Concluindo, é um bota prá frente que depois logo se vê.

Consta que em Vila Pouca de Aguiar na construção da A24 se vão gastar uns milhões largos de contos (na moeda antiga) na construção de um viaduto para proteger meia dúzia de lobos – tudo bem! Em Chaves as casas do centro histórico estão a cair aos poucos e não há um tostão (na moeda antiga) de incentivos para reconstruir e revitalizar o centro histórico privado (que é público)!? E depois (e isto é para rir embora seja coisa séria) ainda há quem defenda que o Centro Histórico de Chaves deveria ser Património da Humanidade. Eu também concordo e até o defendo, mas, abram os olhos “meus senhores”, estão a fazer tudo ao contrário para que isso seja possível, começando pela dita revitalização do Centro Histórico e depois, sempre ouvi dizer que há o acessório e o essencial e para distinguir ambos é preciso sentir e ter perspicácia, coisa que pelos vistos há longos anos falta por estas bandas. Mas há ainda uma coisa que a mim me incomoda mais – é a destruição estar acima da reconstrução ou reconstituição.

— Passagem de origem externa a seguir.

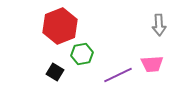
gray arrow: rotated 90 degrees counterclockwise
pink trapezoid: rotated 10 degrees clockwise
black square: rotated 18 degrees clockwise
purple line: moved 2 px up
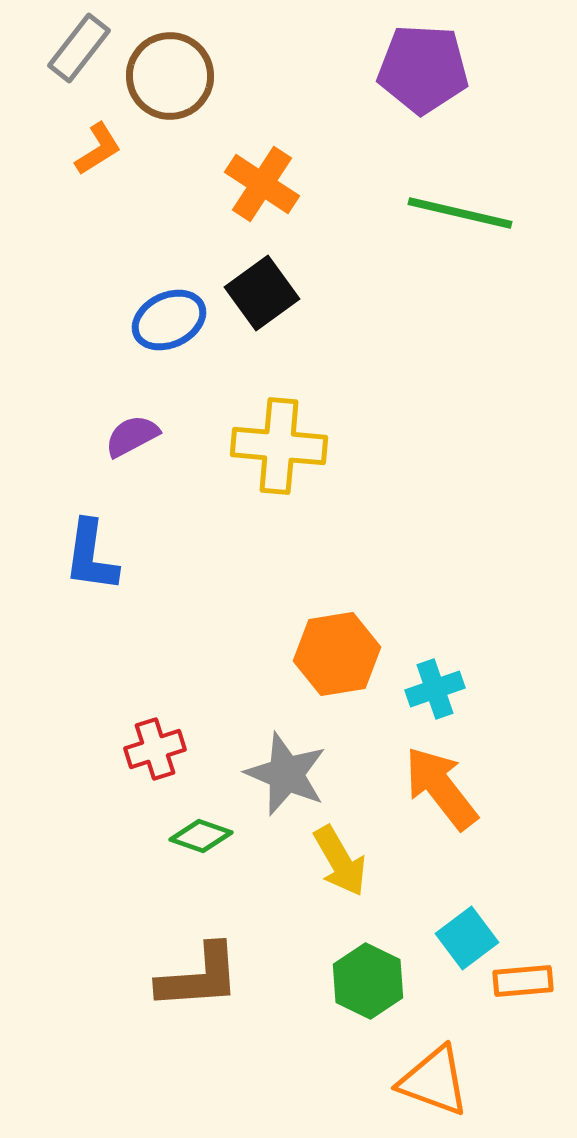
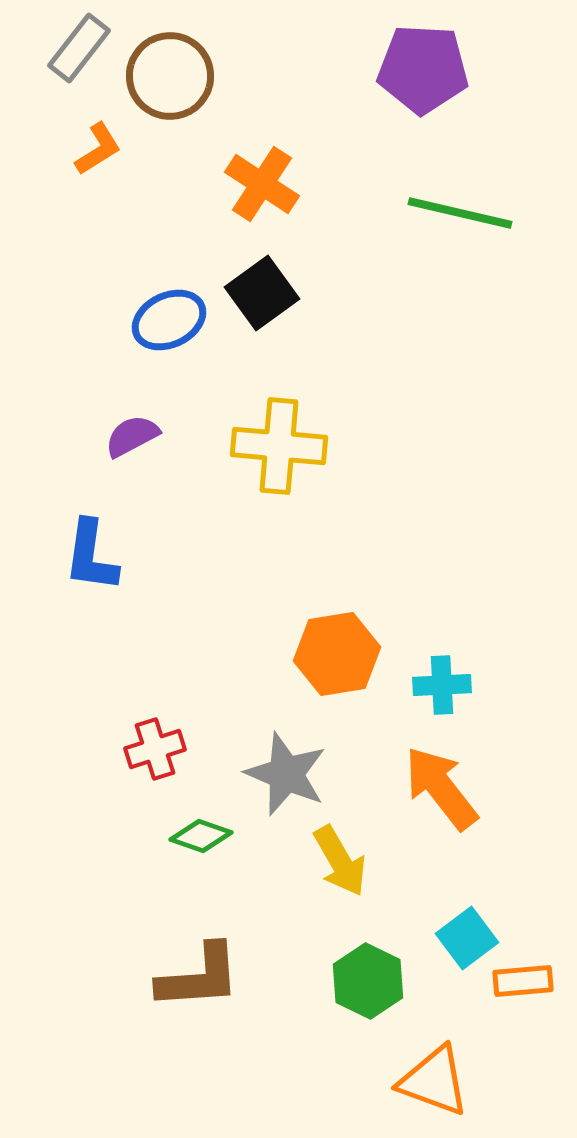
cyan cross: moved 7 px right, 4 px up; rotated 16 degrees clockwise
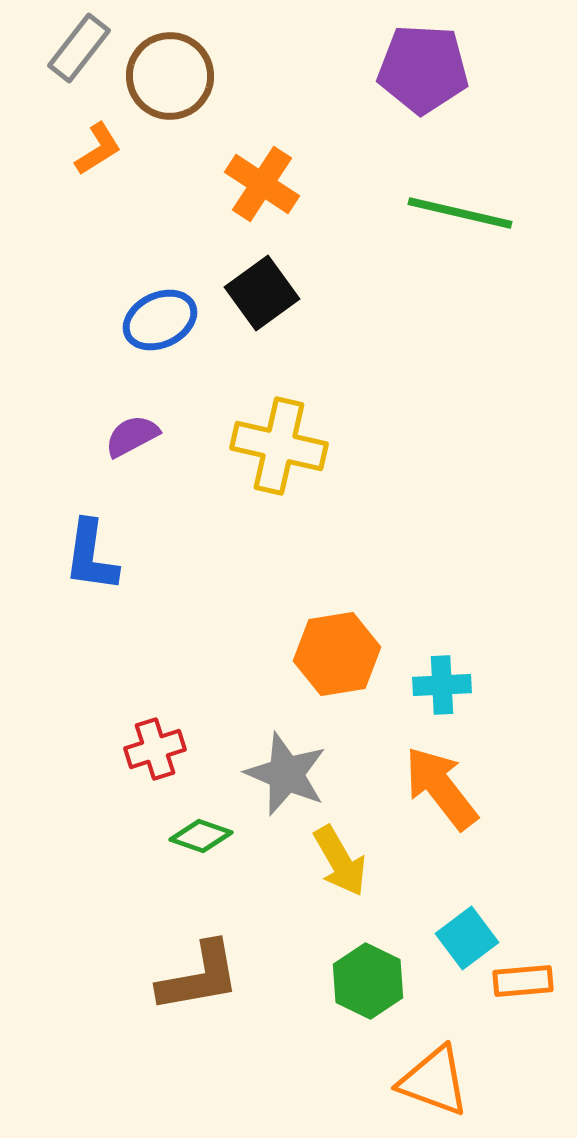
blue ellipse: moved 9 px left
yellow cross: rotated 8 degrees clockwise
brown L-shape: rotated 6 degrees counterclockwise
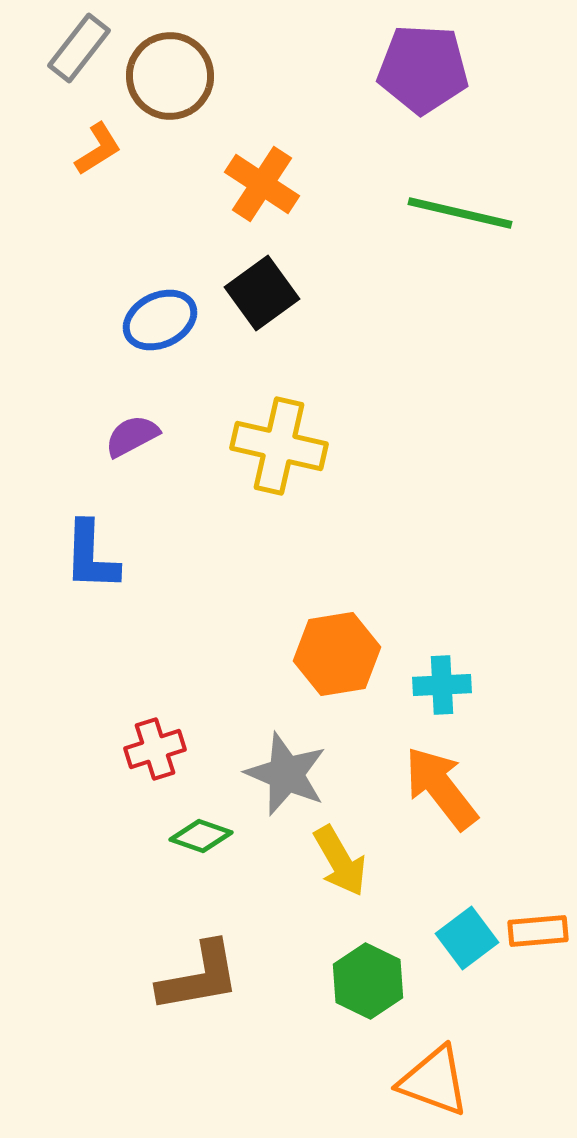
blue L-shape: rotated 6 degrees counterclockwise
orange rectangle: moved 15 px right, 50 px up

Bem e por hoje termino, ainda para mais quando estou num dos dias de fazer limpeza ao disco em vez de estar naqueles politicamente correctos de pensar três vezes. Mas estou de férias, e nas férias aproveito para fazer sempre umas arrumações…

Quanto a imagem, mesmo com as misérias que as fachadas escondem (ou não), é uma imagem de marca…

Até amanhã, sem “quo vadis Aquae Flaviae”.